→ Activity 1
Answer these questions about the passage on intellectual disability hearings:
(a) Who bears the burden of proof, and under what standard?
(b) What must the court do when the jury reaches a unanimous verdict neither way?
(c) If the court has found an intellectual disability and the defendant is then found guilty of first-degree murder with a special circumstance from Section 190.2 found true, what sentence is imposed?
→ Activity 2
What comes next in the passage on intellectual disability hearings? Write the continuation, starting after its last sentence.

→ Passage
________________
(3) At the close of evidence, the prosecution shall make its final argument, and the defendant shall conclude with their final argument. The burden of proof shall be on the defense to prove by a preponderance of the evidence that the defendant is a person with an intellectual disability. The jury shall return a verdict that either the defendant is a person with an intellectual disability or the defendant does not have an intellectual disability. The verdict of the jury shall be unanimous. When the jury is unable to reach a unanimous verdict that the defendant is a person with an intellectual disability, and does not reach a unanimous verdict that the defendant does not have an intellectual disability, the court shall dismiss the jury and order a new jury impaneled to try the issue of intellectual disability. The issue of guilt shall not be tried by the new jury.
(c) When the hearing is conducted before the court prior to the commencement of the trial, the following shall apply:
(1) If the court finds that the defendant is a person with an intellectual disability, the court shall preclude the death penalty and the criminal trial thereafter shall proceed as in any other case in which a sentence of death is not sought by the prosecution. If the defendant is found guilty of murder in the first degree, with a finding that one or more of the special circumstances enumerated in Section 190.2 are true, the court shall sentence the defendant to confinement in the state prison for life without the possibility of parole. The jury shall not be informed of the prior proceedings or the findings concerning the defendant’s claim of intellectual disability.
________________
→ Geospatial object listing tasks
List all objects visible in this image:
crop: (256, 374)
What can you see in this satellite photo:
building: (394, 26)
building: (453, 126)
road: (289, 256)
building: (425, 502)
________________
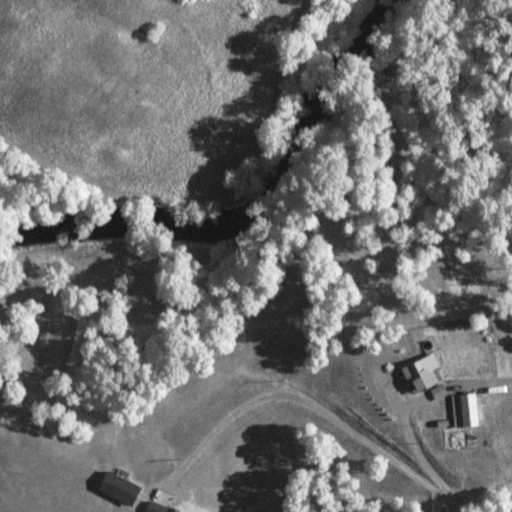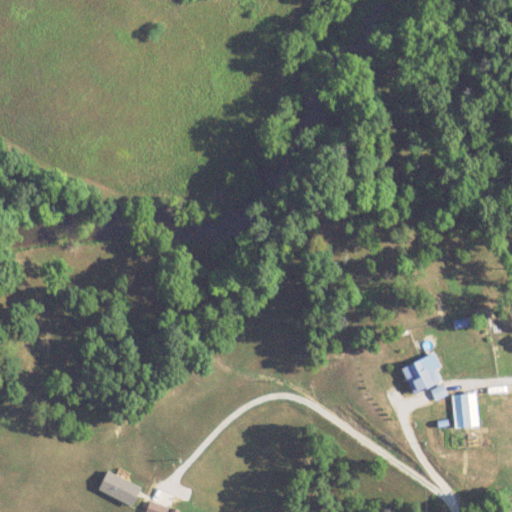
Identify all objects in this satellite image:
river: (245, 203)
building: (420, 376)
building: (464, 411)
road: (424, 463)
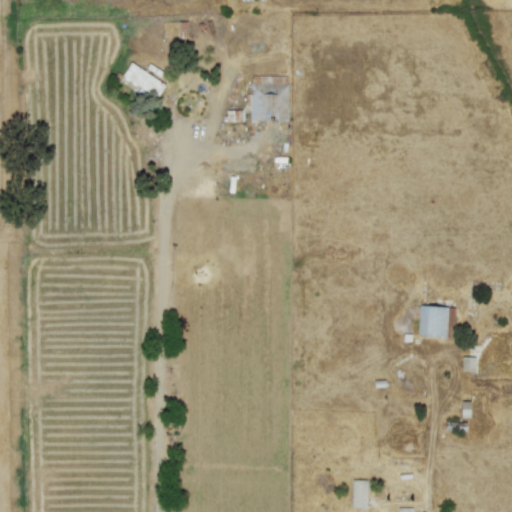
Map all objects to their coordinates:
________________
→ Exercise answer 1
(a) The defense bears the burden and must prove it by a preponderance of the evidence.
(b) The court must dismiss the jury and order a new jury impaneled to try the issue of intellectual disability.
(c) The court must sentence the defendant to confinement in the state prison for life without the possibility of parole.

→ Exercise answer 2
(2) If the court finds that the defendant does not have an intellectual disability, the trial court shall proceed as in any other case in which a sentence of death is sought by the prosecution. The jury shall not be informed of the prior proceedings or the findings concerning the defendant’s claim of intellectual disability.
(d) When the hearing is conducted before the jury after the defendant is found guilty with a finding that one or more of the special circumstances enumerated in Section 190.2 are true, the following shall apply:
(1) If the jury finds that the defendant is a person with an intellectual disability, the court shall preclude the death penalty and shall sentence the defendant to confinement in the state prison for life without the possibility of parole.
(2) If the jury finds that the defendant does not have an intellectual disability, the trial shall proceed as in any other case in which a sentence of death is sought by the prosecution.
(e) When the defendant has not requested a court hearing as provided in subdivision (b), and has entered a plea of not guilty by reason of insanity under Sections 190.4 and 1026, the hearing on intellectual disability shall occur at the conclusion of the sanity trial if the defendant is found sane.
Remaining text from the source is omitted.